Now how does all of this tie into Bitcoin, you are rightly asking. The answer is that Bitcoin is an idea born out of rising social and economic injustices we are seeing in the world. When Bitcoin reaches its full potential, it will be the second cornerstone of the decentralized society that will even out, if not eliminate, injustices like we see with Tamir Rice and Ethan Couch.
We’ve seen already the decentralization of information with the Internet. This was a mixed blessing to be sure. On the one hand, it is easier now to at a moment research anything you have a passing interest in. On the other, the Internet is filled with inaccuracies and lies. Unfortunately, this has led many to fall into information bubbles where they seek out only things they believe and never have to have their facts corrected. But, as time goes on I expect that education will focus more clearly on critical thinking and the need for fact checking.
With Bitcoin, we are seeing the start of the decentralization of money, where people will be able to take control back of their finances and cease to need to use banks or other financial institutions.

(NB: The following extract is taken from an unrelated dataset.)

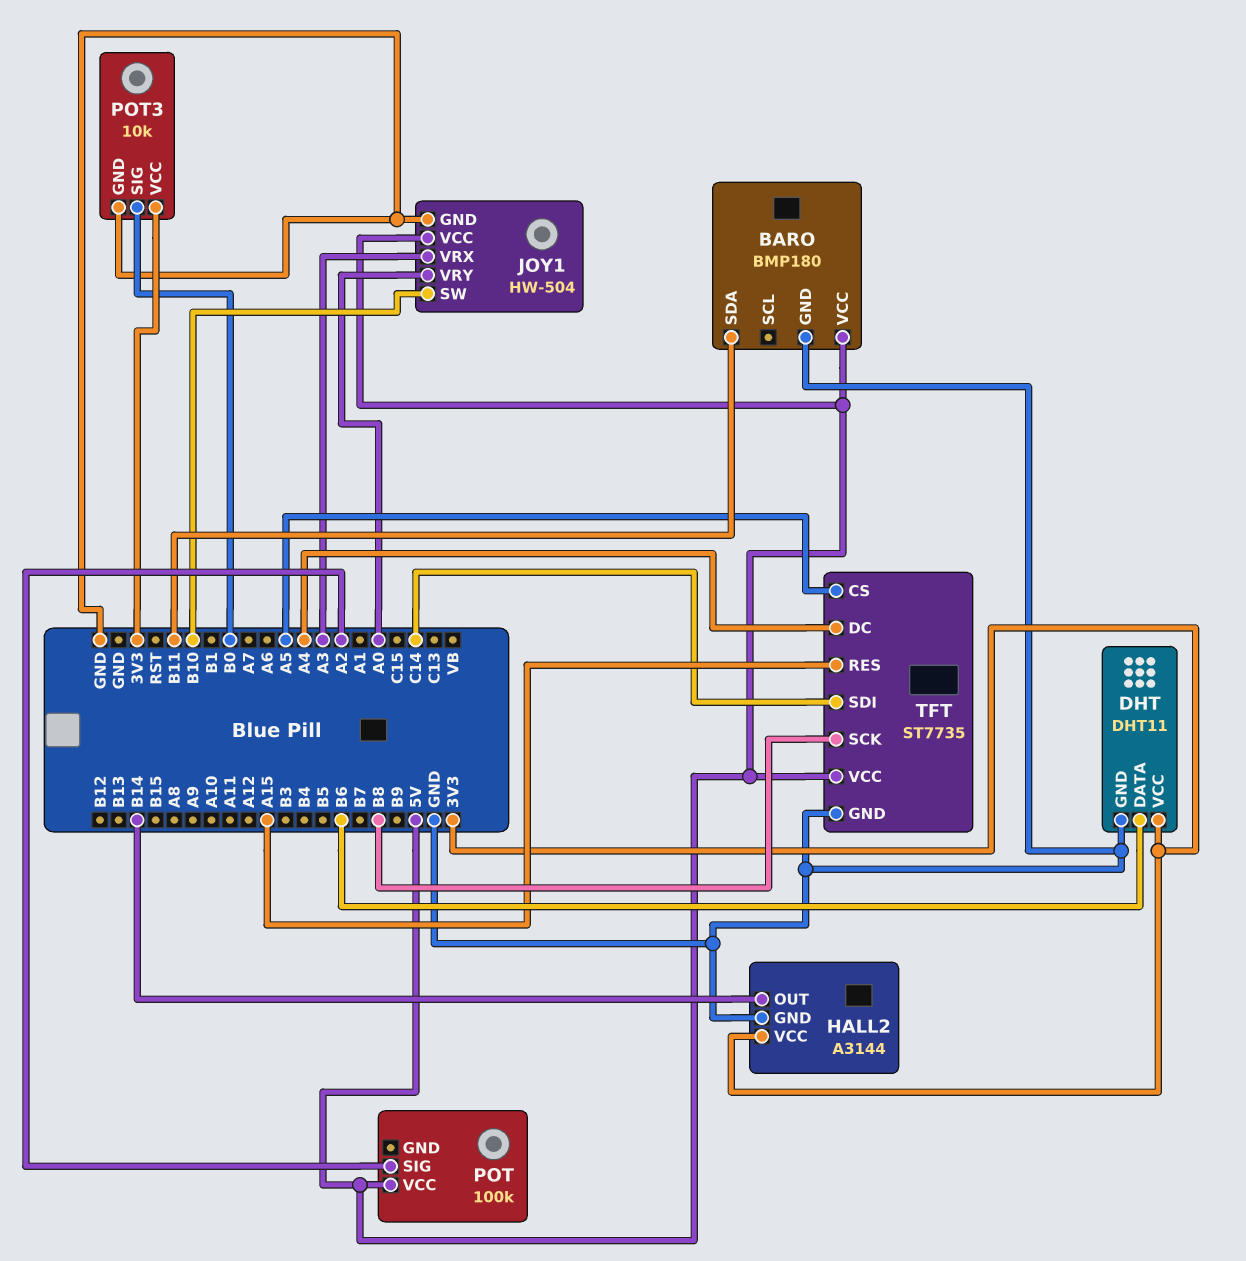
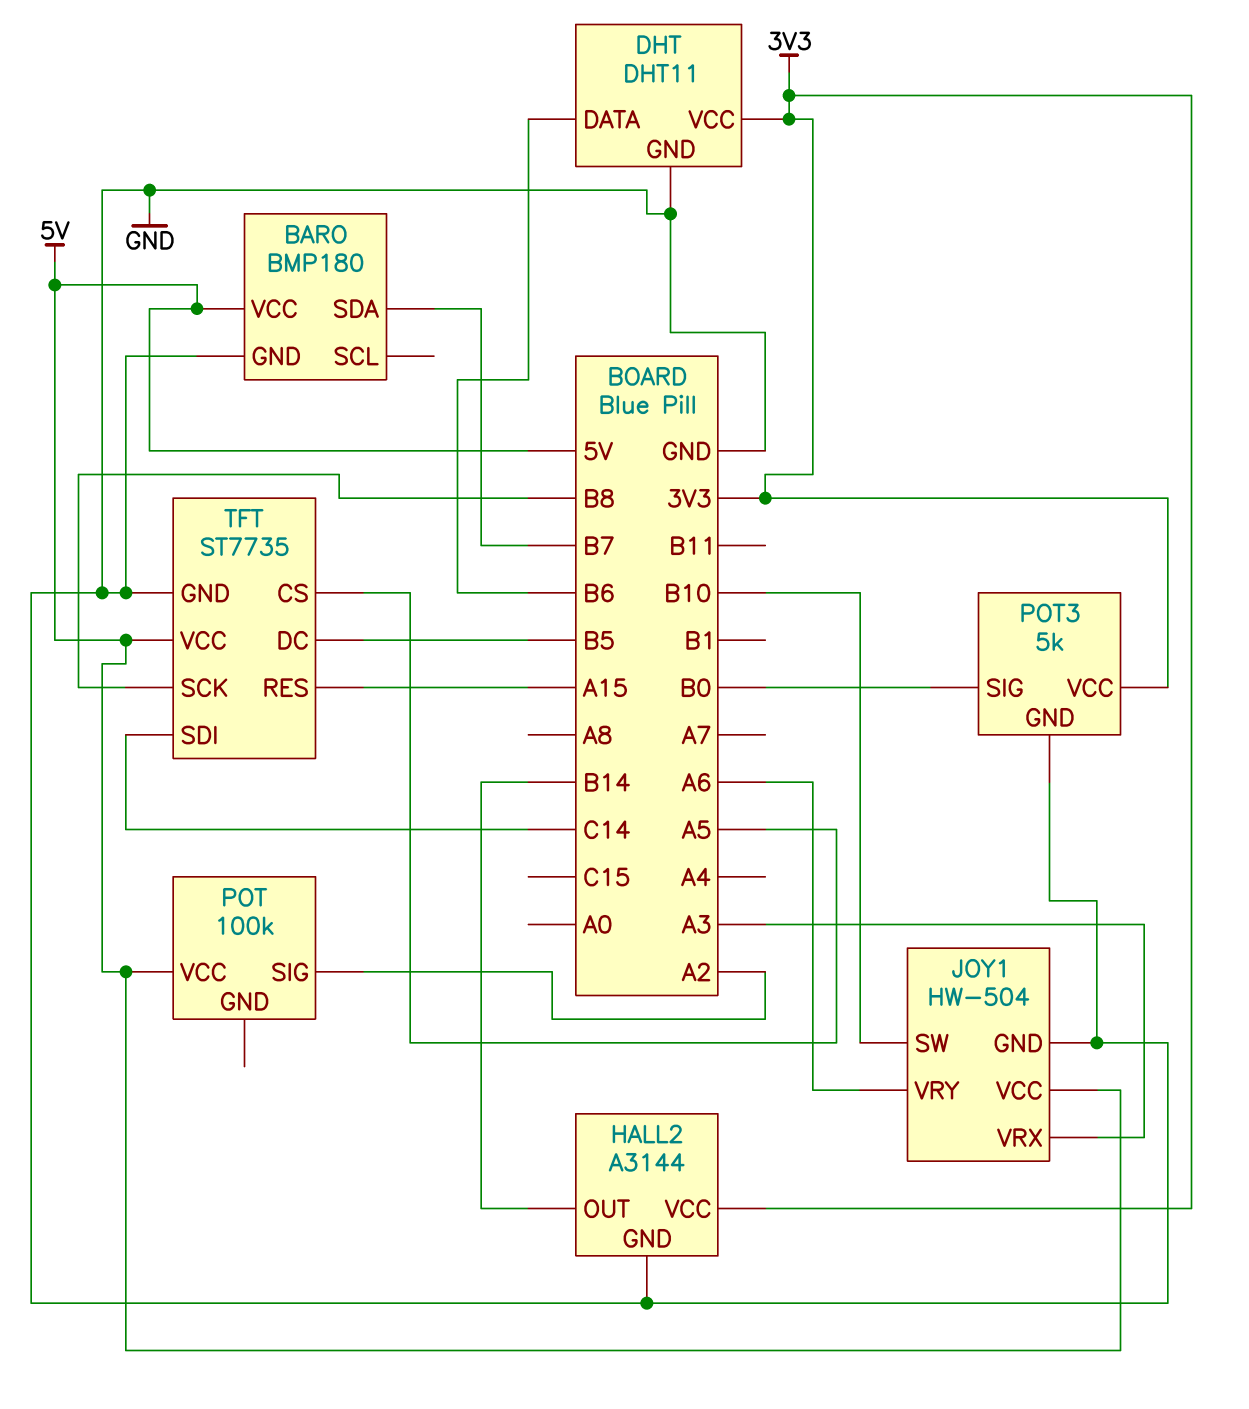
BARO pin SDA: B11 -> B7
JOY1 pin VRY: A0 -> A6
POT3: 10k -> 5k
TFT pin DC: A4 -> B5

Bitcoin is not perfect, it is still in development, but when its moment hits, I believe that we are going to see it succeed beyond the possibility for any government to control or reign it in without crippling its economy and impoverishing its people.
Already we are starting to see projects to decentralize organizations–to have them run programmatically rather than at the whim of a CEO. When that happens, the rights of the shareholders and stakeholders alike will be guaranteed mathematically. From there, it would be a single step further to decentralize governmental services to the point where prosecutors, grand juries, and judges let their own prejudices and biases get in the way of an impartial meting out of the law. In that world both Tamir Rice and the four innocents on the side of the road might all still be dead, but the police officer and the affluenzic teen might be sharing a cell together.
And the final step, how we really run our government could be wrest from the hands of the rich and powerful, most of whom come from families infected by affluenza or those who willingly infected themselves in their quest to be rich and powerful.
Now the picture I’ve painted here is not at all certain and there would be a lot of problems bringing it into reality. But the Bitcoin revolution might really be the beginnings of the next period of enlightenment. The alternative, I fear, might just be a repeat of the French Revolution.